### Excerpted data
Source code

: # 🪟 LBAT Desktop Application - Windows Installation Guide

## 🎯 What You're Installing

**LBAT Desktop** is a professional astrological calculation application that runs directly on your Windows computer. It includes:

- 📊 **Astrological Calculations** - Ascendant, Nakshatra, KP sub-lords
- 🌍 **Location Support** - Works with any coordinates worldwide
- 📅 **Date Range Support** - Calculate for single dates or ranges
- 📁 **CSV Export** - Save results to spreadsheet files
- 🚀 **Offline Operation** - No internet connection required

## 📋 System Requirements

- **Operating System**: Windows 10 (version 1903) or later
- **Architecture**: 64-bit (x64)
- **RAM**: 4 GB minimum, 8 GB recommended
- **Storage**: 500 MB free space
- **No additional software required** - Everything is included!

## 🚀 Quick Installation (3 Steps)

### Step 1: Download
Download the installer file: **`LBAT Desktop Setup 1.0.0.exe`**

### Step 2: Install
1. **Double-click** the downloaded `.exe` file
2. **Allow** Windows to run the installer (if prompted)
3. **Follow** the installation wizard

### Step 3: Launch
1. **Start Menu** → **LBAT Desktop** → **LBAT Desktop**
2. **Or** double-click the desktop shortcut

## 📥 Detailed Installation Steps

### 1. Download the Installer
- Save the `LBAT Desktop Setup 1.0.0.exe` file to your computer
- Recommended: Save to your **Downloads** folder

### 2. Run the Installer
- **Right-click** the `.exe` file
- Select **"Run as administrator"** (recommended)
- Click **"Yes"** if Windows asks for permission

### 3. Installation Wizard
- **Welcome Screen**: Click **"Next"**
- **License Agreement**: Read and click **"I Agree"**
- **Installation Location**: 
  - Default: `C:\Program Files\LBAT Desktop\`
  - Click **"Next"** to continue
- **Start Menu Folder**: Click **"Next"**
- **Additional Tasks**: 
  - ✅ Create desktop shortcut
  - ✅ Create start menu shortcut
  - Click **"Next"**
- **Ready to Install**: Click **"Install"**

### The problem
Please gather every line of the material above that contains the string "Setup".

### Exercise output
Download the installer file: **`LBAT Desktop Setup 1.0.0.exe`**
- Save the `LBAT Desktop Setup 1.0.0.exe` file to your computer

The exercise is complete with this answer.